The FDA approved Gardasil for the prevention of cervical cancer; cervical pre-cancers [cervical intraepithelial neoplasia (CIN) 2/3 and adenocarcinoma in situ (AIS)]; vulvar pre-cancers [vulvar intraepithelial neoplasia (VIN) 2/3]; and vaginal pre-cancers [vaginal intraepithelial neoplasia (VaIN) 2/3)] caused by HPV types 16 and 18. The vaccine is also approved for the prevention of genital warts and low-grade cervical lesions (CIN 1) caused by HPV types 6, 11, 16 and 18. It is approved for nine to 26-year-old girls and women.

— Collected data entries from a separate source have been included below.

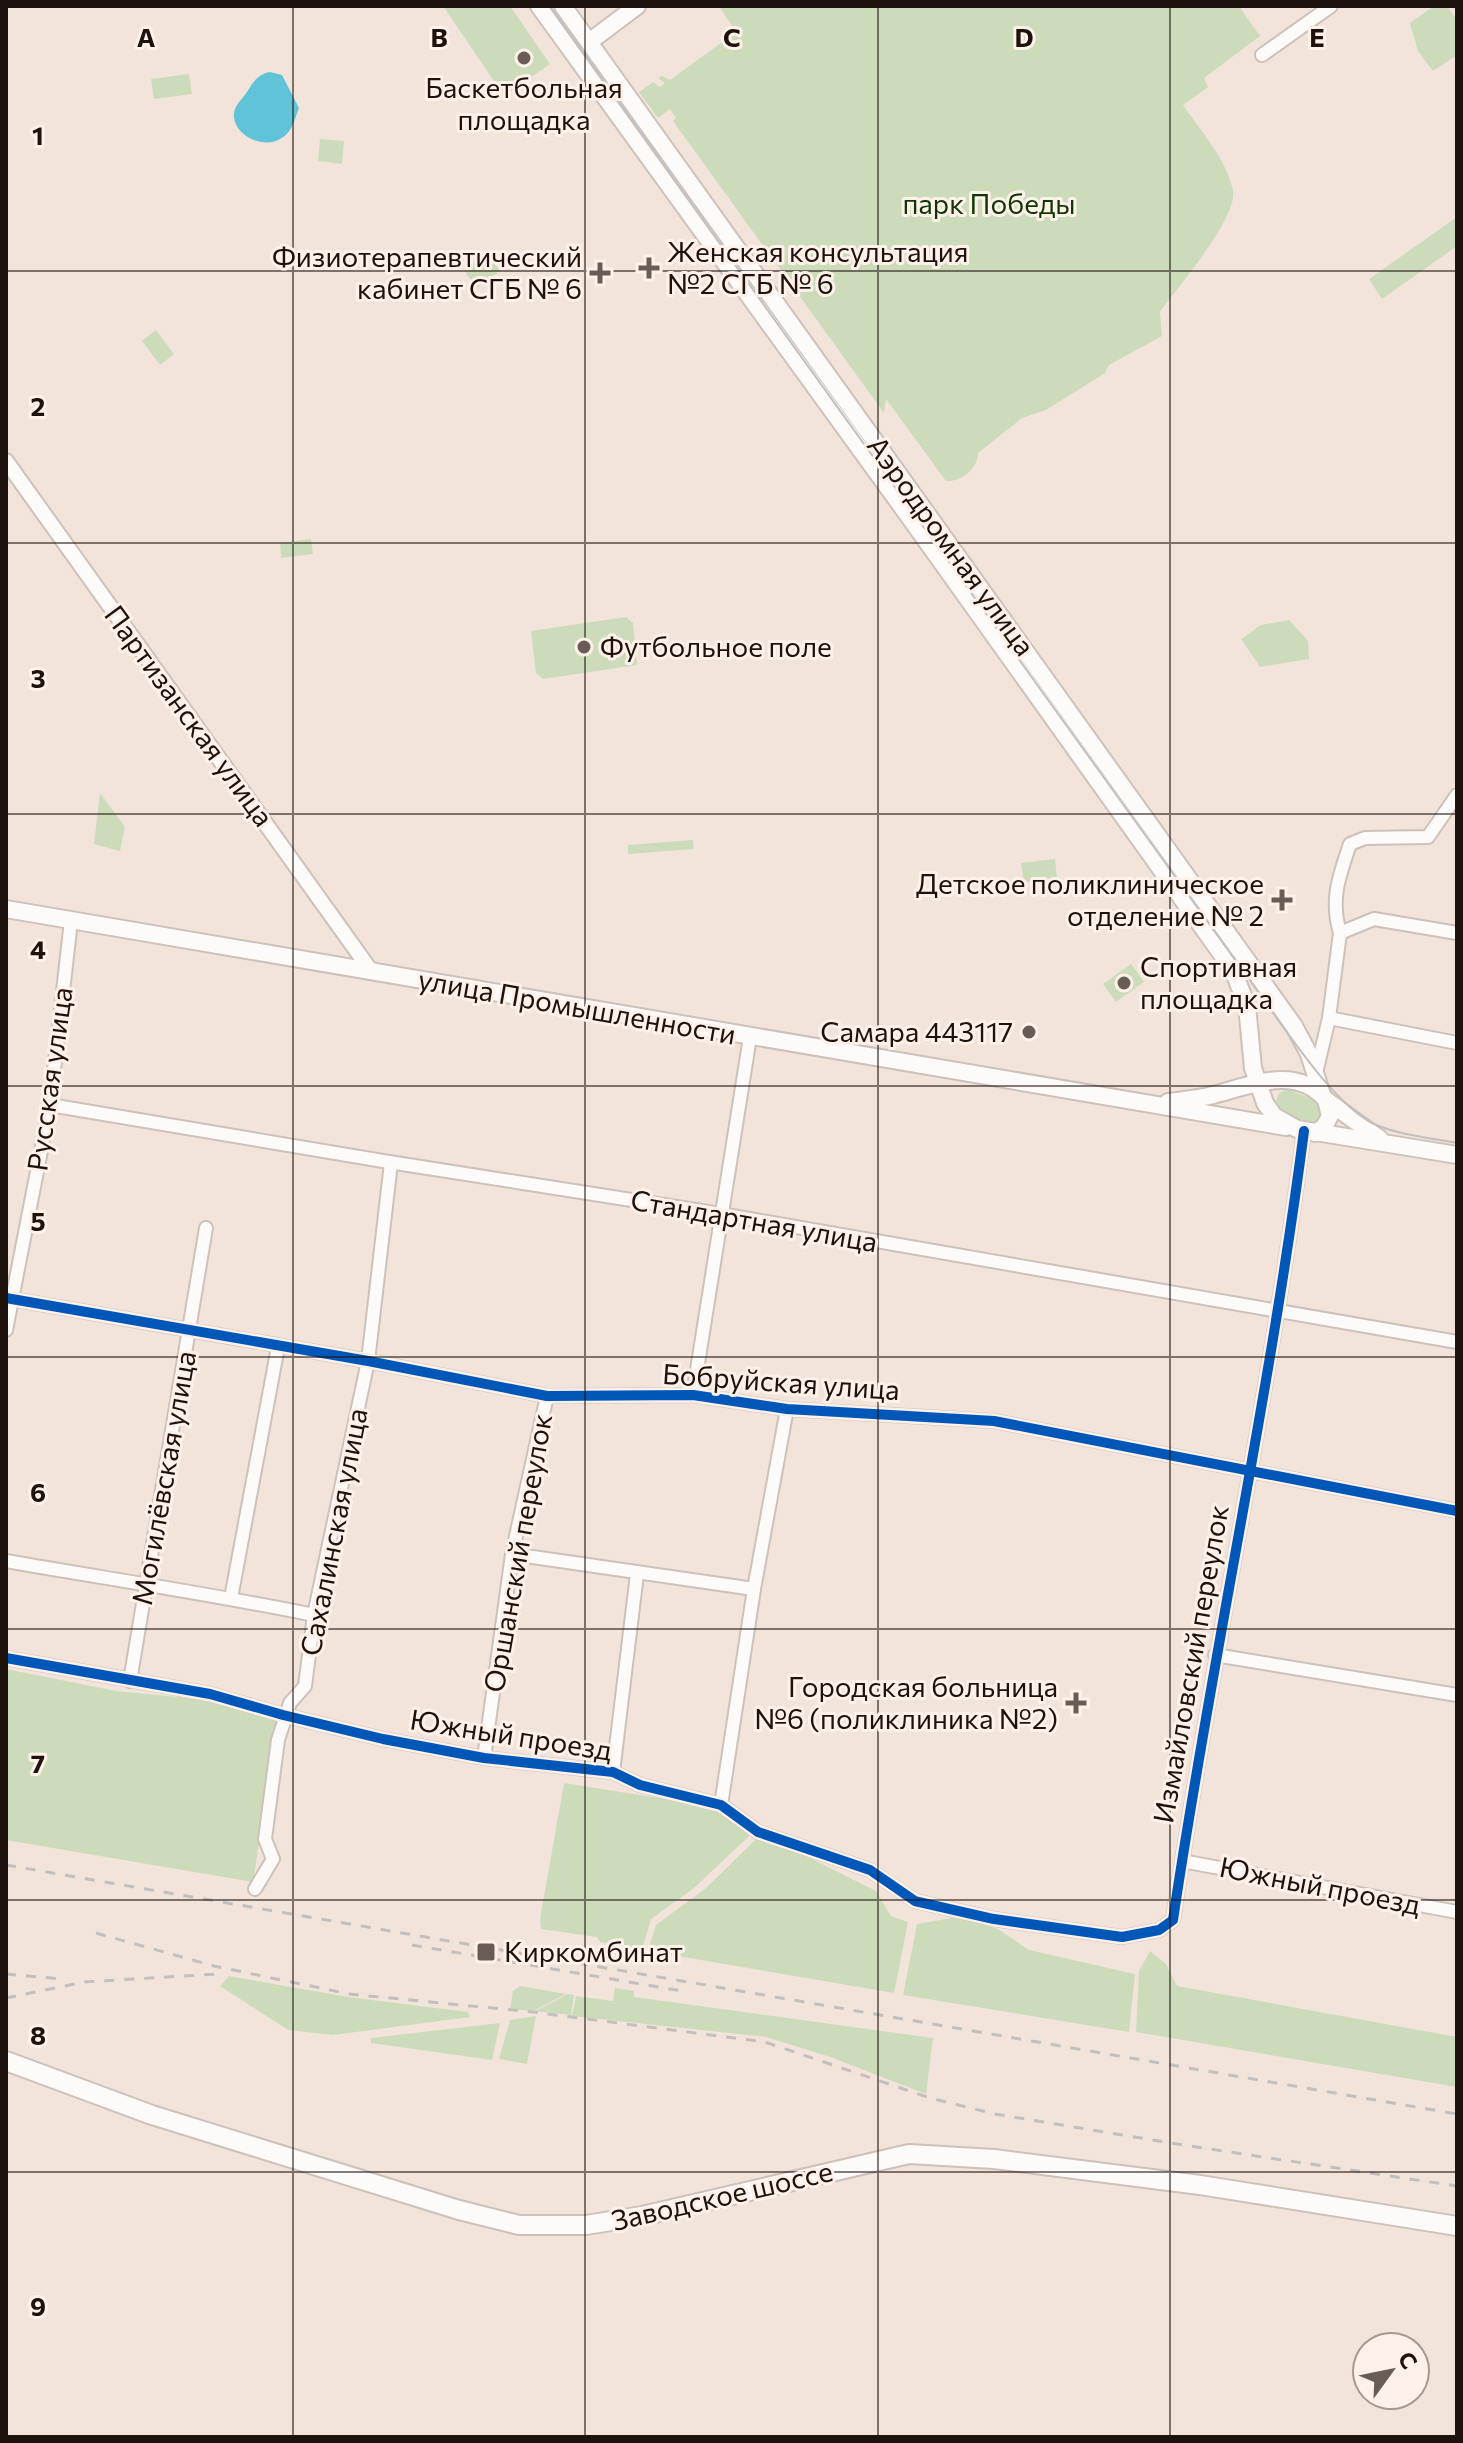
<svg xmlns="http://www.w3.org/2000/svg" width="1463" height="2443" font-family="Commissioner,sans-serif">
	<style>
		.green { fill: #ccdcbb }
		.water { fill: #60c3d7 }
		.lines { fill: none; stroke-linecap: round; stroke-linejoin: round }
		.minor-casing { stroke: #cdc1b9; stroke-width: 16 }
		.tertiary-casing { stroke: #cdc1b9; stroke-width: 18 }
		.secondary-casing { stroke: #cdc1b9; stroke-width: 20 }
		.primary-casing { stroke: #cdc1b9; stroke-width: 22 }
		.minor { stroke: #fdfbfa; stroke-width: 12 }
		.tertiary { stroke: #fdfbfa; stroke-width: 14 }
		.secondary { stroke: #fdfbfa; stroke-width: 16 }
		.primary { stroke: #fdfbfa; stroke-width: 18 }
		.tram { stroke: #c3bfbd; stroke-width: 2 }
		.rail { stroke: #c3bfbd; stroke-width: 3; stroke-dasharray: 10 10; stroke-linecap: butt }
		.cycleway-casing { stroke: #fef1ea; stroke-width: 15 }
		.cycleway { stroke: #0057b8; stroke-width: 10 }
		.grid { fill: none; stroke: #1d120c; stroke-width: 2; stroke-opacity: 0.55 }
		.poi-dot { fill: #685c54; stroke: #fef1ea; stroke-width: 3 }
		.labels { text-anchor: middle; stroke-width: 6; stroke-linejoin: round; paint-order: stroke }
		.poi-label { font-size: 28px; fill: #1d120c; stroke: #fef1ea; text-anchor: start }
		.park-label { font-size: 28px; fill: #103701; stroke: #fef1ea }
		.street-label { font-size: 28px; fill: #1d120c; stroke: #fef1ea }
		.grid-label { font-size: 26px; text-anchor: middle; font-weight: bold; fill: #1d120c; stroke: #fef1ea; stroke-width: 6; stroke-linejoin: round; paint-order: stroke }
	</style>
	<rect width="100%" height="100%" fill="#f2e4db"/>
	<g class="green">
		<polygon points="443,6 510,6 550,64 504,96"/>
		<path d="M719,6H1239L1260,36L1204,78L1208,87L1183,105C1201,131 1227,160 1233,191C1238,218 1176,289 1160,312L1162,336L1109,365L1105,373L1046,410L1022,418L978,453C978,468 962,482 946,481L886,399L884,413L673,121L676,118L670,109L658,118L639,92L653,82L660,87L665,83L658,78L662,76L670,80L736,32Z"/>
		<polygon points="1434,6 1447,6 1457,20 1457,55 1433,71 1418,51 1410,23"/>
		<polygon points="189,74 192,94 154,99 151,79"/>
		<polygon points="320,139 344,141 342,164 318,161"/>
		<polygon points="1457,217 1457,246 1382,299 1369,279"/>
		<polygon points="487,253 500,271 476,288 464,270"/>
		<polygon points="156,330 174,354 160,365 142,341"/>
		<polygon points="311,539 313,554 281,558 280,543"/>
		<polygon points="626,617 633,623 637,665 543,679 536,673 531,631"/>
		<polygon points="1289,620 1308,641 1309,659 1260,667 1241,639 1261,625"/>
		<polygon points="100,793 125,827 120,851 94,844"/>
		<polygon points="693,840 694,849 628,854 628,845"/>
		<polygon points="1055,859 1057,878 1024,882 1021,863"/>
		<polygon points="1131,964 1144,982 1116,1002 1103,984"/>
		<path d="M1287,1089L1319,1102L1326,1110L1318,1125C1301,1121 1284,1117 1276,1101L1279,1093Z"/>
		<polygon points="6,1669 116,1691 199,1699 281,1718 275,1739 253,1882 6,1840"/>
		<polygon points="564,1783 690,1803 728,1815 750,1832 749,1836 694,1888 651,1919 642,1950 600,1942 597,1937 541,1929 540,1919"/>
		<polygon points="758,1837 780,1843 876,1891 891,1916 908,1922 894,1993 648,1951 656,1925 706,1888"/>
		<polygon points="957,1917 998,1929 1029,1950 1135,1974 1129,2032 903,1995 917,1924"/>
		<polygon points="1150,1951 1166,1964 1177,1986 1457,2037 1457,2087 1136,2032 1139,1971"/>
		<polygon points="229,1976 348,1997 468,2012 470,2017 333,2035 288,2030 220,1986"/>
		<polygon points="520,1986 566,1994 533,2011 510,2009 513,1991"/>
		<polygon points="615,1988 634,1991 634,1997 933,2038 926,2094 830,2057 766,2037 572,2016 576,1996 613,2001"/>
		<polygon points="568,1994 574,1995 571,2015 535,2011"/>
		<polygon points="536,2016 527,2064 499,2059 510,2020"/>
		<polygon points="500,2023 492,2060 371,2043 371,2038"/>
	</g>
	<path class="water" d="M270,72L282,75L299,108C294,120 293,132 280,139C262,150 232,134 234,113C235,105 243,98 247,92C253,82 258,74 270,72Z"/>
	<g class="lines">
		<g class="minor-casing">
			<g id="minor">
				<polyline points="1262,55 1331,6"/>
				<path d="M1457,795L1428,837L1365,838L1350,844C1339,877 1330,899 1340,933L1374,919L1457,933"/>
				<polyline points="1329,1018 1457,1043"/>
				<polyline points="1316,1073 1329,1018 1340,933"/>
				<polyline points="50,1105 389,1162 721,1214 1457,1342"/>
				<polyline points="6,1298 368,1361 547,1396 693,1395 787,1409 994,1421 1457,1511"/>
				<polyline points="6,1330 50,1105 71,921"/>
				<polyline points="693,1395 750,1037"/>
				<polyline points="512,1554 754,1589"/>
				<path d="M6,1561C109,1579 212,1594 314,1615"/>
				<polyline points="231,1598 278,1347"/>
				<polyline points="1215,1655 1457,1695"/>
				<path d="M6,1658L210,1694L283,1715L383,1739L484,1758L613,1772L640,1785L721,1805L758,1832L870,1870L915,1901L994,1919L1122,1937L1159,1930L1173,1920C1212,1656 1270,1395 1304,1131"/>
				<polyline points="130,1681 206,1228"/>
				<polyline points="484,1758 512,1554 547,1396"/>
				<polyline points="613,1772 637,1574"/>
				<polyline points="721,1805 754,1589 787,1409"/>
				<polyline points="1182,1861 1457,1912"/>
				<polyline points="255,1889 273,1859 265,1839 278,1740 290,1703 305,1686 314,1615 368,1361 391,1163"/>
			</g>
		</g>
		<g class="tertiary-casing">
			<polyline id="tertiary" points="6,461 371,971"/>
		</g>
		<g class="secondary-casing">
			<g id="secondary">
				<polyline points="539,6 910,518 1233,970 1247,1006 1253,1068 1265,1103 1274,1116 1297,1129 1457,1155"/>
				<polyline points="563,6 1294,1026 1309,1054 1322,1095"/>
				<polyline points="589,42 637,6"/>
				<polyline points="6,909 1286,1127"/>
				<polyline points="1326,1100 1380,1139"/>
				<path d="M1168,1102C1183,1100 1198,1099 1213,1095C1249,1086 1296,1064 1326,1100L1330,1116L1324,1127L1315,1133"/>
			</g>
		</g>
		<g class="primary-casing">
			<polyline id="primary" points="6,2061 152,2115 459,2210 519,2225 586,2225 642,2216 909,2154 994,2159 1200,2185 1457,2226"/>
		</g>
		<use href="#minor" class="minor"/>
		<use href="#tertiary" class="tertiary"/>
		<use href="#secondary" class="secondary"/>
		<use href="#primary" class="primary"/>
		<path class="tram" d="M549,6L1243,971C1275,1013 1328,1100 1372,1123C1397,1135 1430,1138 1457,1143"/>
		<g class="rail">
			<polyline points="6,1865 1457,2114"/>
			<polyline points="96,1933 214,1966 349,1994 533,2012 765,2042 930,2098 995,2114 1183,2145 1457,2186"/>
			<polyline points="412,1945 688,1992"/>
			<polyline points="6,1974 62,1979"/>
			<polyline points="6,1998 84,1982 217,1974"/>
		</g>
		<g class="cycleway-casing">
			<g id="cycleway">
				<polyline points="6,1298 368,1361 547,1396 693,1395 787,1409 994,1421 1457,1511"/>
				<path d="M6,1658L210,1694L283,1715L383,1739L484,1758L613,1772L640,1785L721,1805L758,1832L870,1870L915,1901L994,1919L1122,1937L1159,1930L1173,1920C1212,1656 1270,1395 1304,1131"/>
			</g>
		</g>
		<use href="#cycleway" class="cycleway"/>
	</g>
	<path class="grid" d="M293,6V2437M585,6V2437M878,6V2437M1170,6V2437M6,271H1457M6,543H1457M6,814H1457M6,1086H1457M6,1357H1457M6,1629H1457M6,1900H1457M6,2172H1457"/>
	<g class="poi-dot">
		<circle cx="524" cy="58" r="8"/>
		<path d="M645 256h8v8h8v8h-8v8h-8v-8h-8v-8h8z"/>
		<path d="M596 261h8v8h8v8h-8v8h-8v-8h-8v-8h8z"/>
		<circle cx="584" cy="647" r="8"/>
		<path d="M1278 888h8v8h8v8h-8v8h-8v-8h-8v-8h8z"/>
		<circle cx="1124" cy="983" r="8"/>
		<circle cx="1029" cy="1032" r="8"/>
		<path d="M1072 1691h8v8h8v8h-8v8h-8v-8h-8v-8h8z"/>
		<rect x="476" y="1942" width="20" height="20" rx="4"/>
	</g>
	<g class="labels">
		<g class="poi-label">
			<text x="524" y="98" text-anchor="middle">Баскетбольная<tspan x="524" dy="32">площадка</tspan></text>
			<text x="667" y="262">Женская консультация<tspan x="667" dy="32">№2 СГБ № 6</tspan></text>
			<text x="582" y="267" text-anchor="end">Физиотерапевтический<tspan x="582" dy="32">кабинет СГБ № 6</tspan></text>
			<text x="600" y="657">Футбольное поле</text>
			<text x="1264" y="894" text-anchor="end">Детское поликлиническое<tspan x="1264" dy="32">отделение № 2</tspan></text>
			<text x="1140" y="977">Спортивная<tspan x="1140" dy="32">площадка</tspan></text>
			<text x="1013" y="1042" text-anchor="end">Самара 443117</text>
			<text x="1058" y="1697" text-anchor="end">Городская больница<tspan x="1058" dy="32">№6 (поликлиника №2)</tspan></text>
			<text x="504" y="1962">Киркомбинат</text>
		</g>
		<g class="park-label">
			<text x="989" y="214">парк Победы</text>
		</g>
		<g class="street-label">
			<text transform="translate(951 546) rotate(54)" y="10">Аэродромная улица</text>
			<text transform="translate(189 716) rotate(54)" y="10">Партизанская улица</text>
			<text transform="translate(577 1007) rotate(10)" y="10">улица Промышленности</text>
			<text transform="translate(50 1079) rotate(-82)" y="10">Русская улица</text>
			<text transform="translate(754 1221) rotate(10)" y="10">Стандартная улица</text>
			<text transform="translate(781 1382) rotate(4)" y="10">Бобруйская улица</text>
			<text transform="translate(164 1478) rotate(-80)" y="10">Могилёвская улица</text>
			<text transform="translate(334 1532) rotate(-79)" y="10">Сахалинская улица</text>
			<text transform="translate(518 1553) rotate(-80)" y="10">Оршанский переулок</text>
			<text transform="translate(1191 1664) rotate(-80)" y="10">Измайловский переулок</text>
			<text transform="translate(511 1735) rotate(9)" y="10">Южный проезд</text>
			<text transform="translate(1320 1886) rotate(11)" y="10">Южный проезд</text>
			<text transform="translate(722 2196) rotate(-13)" y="10">Заводское шоссе</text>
		</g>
	</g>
	<g class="grid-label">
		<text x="146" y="47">A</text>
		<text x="439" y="47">B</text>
		<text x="732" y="47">C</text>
		<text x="1024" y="47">D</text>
		<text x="1317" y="47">E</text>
		<text x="38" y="145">1</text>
		<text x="38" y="416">2</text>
		<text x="38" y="688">3</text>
		<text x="38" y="959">4</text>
		<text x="38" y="1231">5</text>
		<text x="38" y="1502">6</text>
		<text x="38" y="1773">7</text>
		<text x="38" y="2045">8</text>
		<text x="38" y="2316">9</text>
	</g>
	<rect width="1463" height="2443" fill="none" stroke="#1d120c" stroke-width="16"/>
	<g transform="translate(1391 2371) rotate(57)"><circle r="38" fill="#fef1ea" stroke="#a49891" stroke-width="2"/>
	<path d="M0-6L14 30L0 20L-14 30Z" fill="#685c54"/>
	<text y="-12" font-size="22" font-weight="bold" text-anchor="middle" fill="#1d120c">С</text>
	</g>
</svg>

"Bringing forward this life-saving scientific advance is yet another testament to Merck’s long-standing mission to research and develop novel vaccines and medicines that can greatly improve public health," said Richard T. Clark, chief executive officer and president, Merck & Co., Inc.

Gardasil is designed to prevent the majority of HPV-related clinical diseases. HPV types 16 and 18 account for approximately 70 percent of cases of cervical cancer, AIS (non-invasive cervical cancer), CIN 3, VIN 2/3 and VaIN 2/3, account for 50 percent of CIN 2 lesions. HPV 6 and 11 cause approximately 90 percent of genital wart cases. These four types of HPV also cause approximately 35 to 50 percent of all low-grade cervical, vaginal and vulvar lesions (CIN 1, VIN 1 and VaIN 1).

These are an estimated 4.7 million abnormal Pep results that require follow-up each year in the United States. At least 3 million of these results are caused by some type of HPV. All four types cause abormal Pap test results; the lesions caused by types 6 and 11 are clinically indistinguishable from pre-cancerous lesions caused by types 16 and 18.

"This is a major health breakthrough – the first vaccine specifically designed to prevent cancer – and is approved to prevent not only cervical cancer but also genital warts," said Kevin Ault, MD, associate professor, Department of Gynecology and Obstetrics, Emory University School of Medicine, and clinical study investigator for Gardasil.

"Use of Gardasil can help significantly reduce the human and economic burden of cervical cancer, precancerous or low-grade lesions and genital warts caused by HPV 6, 11, 16 and 18 in the United States, and the rest of the world, in this generation and future generations."

In clinical studies, the vaccine prevented 100 percent of HPV 16- and 18- related cervical cancer in women not previously exposed to the related HPV types

Its efficacy, which includes results from an HPV-16 prototype, was evaluated in four placebo-controlled, double-blind, randomized Phase II and Phase III clinical studies. Together, the Phase II and III studies evaluated 20,541 women aged 16 to 26 years. Study participants were followed for up to five years after enrollment.

The studies’ primary analyses were conducted in women who received all three vaccinations within one year of enrollment, did not have major deviations from the study protocol and were naive to the relevant HPV type(s) prior to dose one and through one month analyses and measured starting after the Month 7 visit.

The studies also showed that administration of Gardasil to women who are already infected with one or more vaccine related HPV types prior to vaccination protects from clinical disease caused by the remaining vaccine types but may not alter the course of an infection that is already present.